Tuesday, January 16, 2007

who tells the story?

Had a very helpful workshop last night—a brainstorming session regarding the narrator of my historical tale. Turned out Chuck (Palahniuk) was the only person able to make shop, so the two of us put our heads together. I read the opening chapter, first person, Elisabeth, set in Bad Ischl the morning after Elisabeth turns the Emperor’s head, and dashes her older sister’s plans to marry the guy.

I thought the opening was pretty expository, but in keeping with the genre in terms of voice and tension. Chuck, I think, found it too expository and self-conscious, and suggested immediately that I choose someone else to tell Elisabeth’s story. A lady-in-waiting or a boot-polisher. Someone of lowly status. I, of course, resisted this. Initially. When I outlined the book a year-and-a-half ago, I thought Sisi’s loyal lady-in-waiting, the Countess Marie Festetics, would be the perfect narrator, but then it became problematic because she didn’t come on the scene until the Empress was well into the marriage, and she doesn’t really have an obviously compelling story in her own right. How to tell all that romantic, tumultuous engagement/wedding stuff? With Elisabeth a mere 15 years of age when betrothed, there was a real opportunity to set an arc point if I told that part of the story through her naïve point-of-view.

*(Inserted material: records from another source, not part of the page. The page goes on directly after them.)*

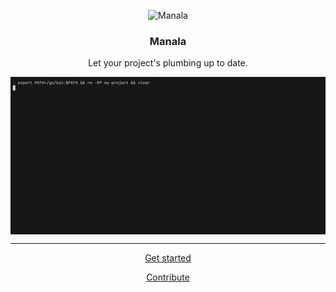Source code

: <p align="center">
    <img alt="Manala" src="https://avatars3.githubusercontent.com/u/17640904?s=128&amp;v=4" height="128">
</p>
<h3 align="center">Manala</h3>
<p align="center">Let your project's plumbing up to date.</p>

<img align="center" src="demo/demo.gif" />

---

<p align="center">
    <a href="./installation">Get started</a>
</p>

<p align="center">
    <a href="./contributing">Contribute</a>
</p>
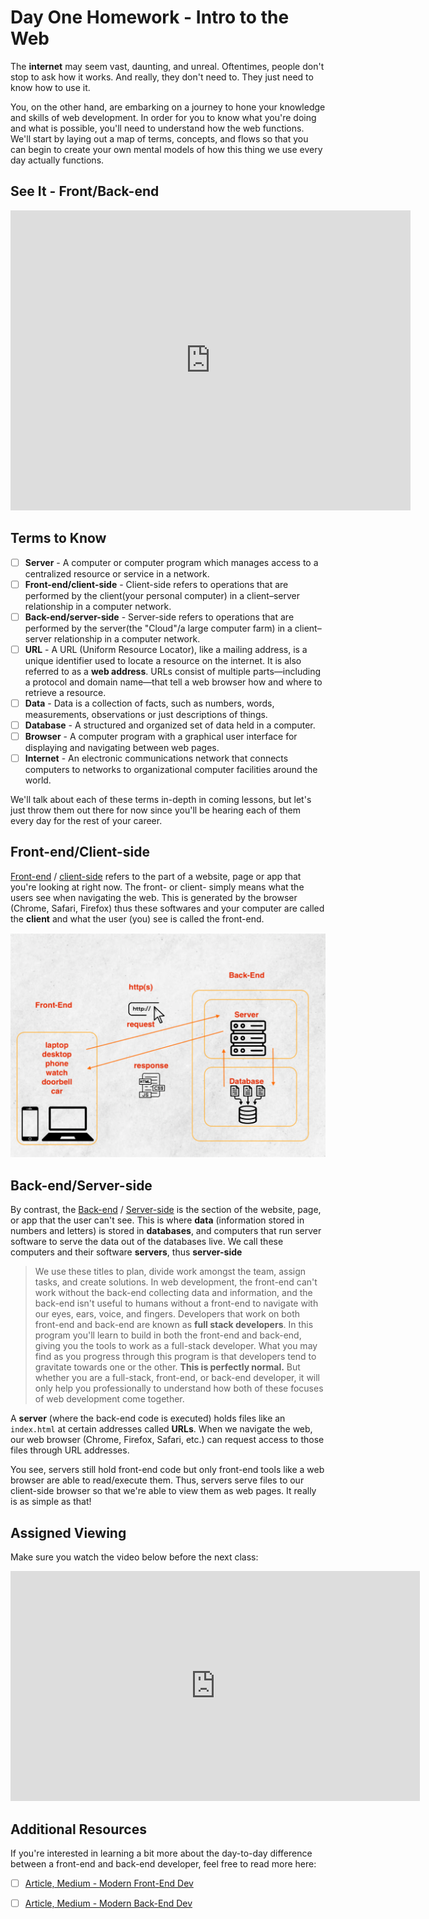 # Day One Homework - Intro to the Web

The **internet** may seem vast, daunting, and unreal. Oftentimes, people don't stop to ask how it works. And really, they don't need to. They just need to know how to use it.

You, on the other hand, are embarking on a journey to hone your knowledge and skills of web development. In order for you to know what you're doing and what is possible, you'll need to understand how the web functions. We'll start by laying out a map of terms, concepts, and flows so that you can begin to create your own mental models of how this thing we use every day actually functions.

## See It - Front/Back-end

<iframe src="https://player.vimeo.com/video/930444754?badge=0&amp;autopause=0&amp;player_id=0&amp;app_id=58479" width="640" height="480" frameborder="0" allow="autoplay; fullscreen; picture-in-picture; clipboard-write" title="WEB101: How the Internet Works"></iframe>

## Terms to Know

- [ ] **Server** - A computer or computer program which manages access to a centralized resource or service in a network.
- [ ] **Front-end/client-side** - Client-side refers to operations that are performed by the client(your personal computer) in a client–server relationship in a computer network. 
- [ ] **Back-end/server-side** - Server-side refers to operations that are performed by the server(the "Cloud"/a large computer farm) in a client–server relationship in a computer network.
- [ ] **URL** - A URL (Uniform Resource Locator), like a mailing address, is a unique identifier used to locate a resource on the internet. It is also referred to as a **web address**. URLs consist of multiple parts—including a protocol and domain name—that tell a web browser how and where to retrieve a resource.
- [ ] **Data** - Data is a collection of facts, such as numbers, words, measurements, observations or just descriptions of things.
- [ ] **Database** - A structured and organized set of data held in a computer.
- [ ] **Browser** - A computer program with a graphical user interface for displaying and navigating between web pages.
- [ ] **Internet** - An electronic communications network that connects computers to networks to organizational computer facilities around the world.

We'll talk about each of these terms in-depth in coming lessons, but let's just throw them out there for now since you'll be hearing each of them every day for the rest of your career.

## Front-end/Client-side

[Front-end](https://en.wikipedia.org/wiki/Front-end_web_development) / [client-side](https://www.sqa.org.uk/e-learning/ClientSide01CD/page_18.htm) refers to the part of a website, page or app that you're looking at right now. The front- or client- simply means what the users see when navigating the web. This is generated by the browser (Chrome, Safari, Firefox) thus these softwares and your computer are called the **client** and what the user (you) see is called the front-end.

![diagram-httpsFrontBack](./../images/diagram-httpsFrontBack.png)

## Back-end/Server-side

By contrast, the [Back-end](https://en.wikipedia.org/wiki/Front_and_back_ends) / [Server-side](https://en.wikipedia.org/wiki/Server-side_scripting) is the section of the website, page, or app that the user can't see. This is where **data** (information stored in numbers and letters) is stored in **databases**, and computers that run server software to serve the data out of the databases live. We call these computers and their software **servers**, thus **server-side**

  > We use these titles to plan, divide work amongst the team, assign tasks, and create solutions. In web development, the front-end can't work without the back-end collecting data and information, and the back-end isn't useful to humans without a front-end to navigate with our eyes, ears, voice, and fingers. Developers that work on both front-end and back-end are known as **full stack developers**. In this program you'll learn to build in both the front-end and back-end, giving you the tools to work as a full-stack developer. What you may find as you progress through this program is that developers tend to gravitate towards one or the other. **This is perfectly normal.** But whether you are a full-stack, front-end, or back-end developer, it will only help you professionally to understand how both of these focuses of web development come together.

A **server** (where the back-end code is executed) holds files like an `index.html` at certain addresses called **URLs**. When we navigate the web, our web browser (Chrome, Firefox, Safari, etc.) can request access to those files through URL addresses.

You see, servers still hold front-end code but only front-end tools like a web browser are able to read/execute them. Thus, servers serve files to our client-side browser so that we're able to view them as web pages. It really is as simple as that!

## Assigned Viewing

Make sure you watch the video below before the next class:

<!-- ! Video Content: YT, Code.org - What is the Internet? -->
<iframe width="655" height="368" src="https://www.youtube.com/embed/Dxcc6ycZ73M" title="YouTube video player" frameborder="0" allow="accelerometer; autoplay; clipboard-write; encrypted-media; gyroscope; picture-in-picture" allowfullscreen></iframe>

## Additional Resources

If you're interested in learning a bit more about the day-to-day difference between a front-end and back-end developer, feel free to read more here:

- [ ] [Article, Medium - Modern Front-End Dev](https://medium.com/tech-tajawal/modern-frontend-developer-in-2018-4c2072fa2b9c)
- [ ] [Article, Medium - Modern Back-End Dev](https://medium.com/tech-tajawal/modern-backend-developer-in-2018-6b3f7b5f8b9)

But, said Chuck, remember how successful Amadeus was because it was told through Salieri’s pov? Naturally, he’d bring up the success of one of my favorite movies!

In Amadeus, the story of Mozart is compelling because it is told through the vengeful voice of his nemesis, who, confined to a loony bin, offers a filter with its own tensions and arc.

Then there’s the very successful “Girl with a Pearl Earring,” wherein Vermeer’s model tells the painter’s story, and her part in it.

Yes, yes, Chuck is absolutely right. Damn it! I have to tell the story from an alternate pov, through someone with her own story and risks and agenda.

That person, it turns out, is Ida Ferenczy, Elisabeth’s Hungarian “reader” and best friend. Ida comes on the scene in 1864, a very politically auspicious time for the Austrian empire. And Ida, who is a Hungarian woman just up a notch from peasantry, turns out to be the liaison between Hungary’s political aspirations and the Hapsburgs’ ultimate role in the creation of the Austro-Hungarian Empire. Ida is taken into Elisabeth’s confidence, and becomes her inseparable girlfriend, as well as instrument of clout.

The trick will be to pace the backstory in without glaring seam, as Ida isn’t around for the first ten years of the Imperial marriage. I have a few ideas about this, but I think I need to begin with an obvious opening scene, Ida and Elisabeth upon their first meeting, when Elisabeth is still completely iconic and “at the height of her beauty.”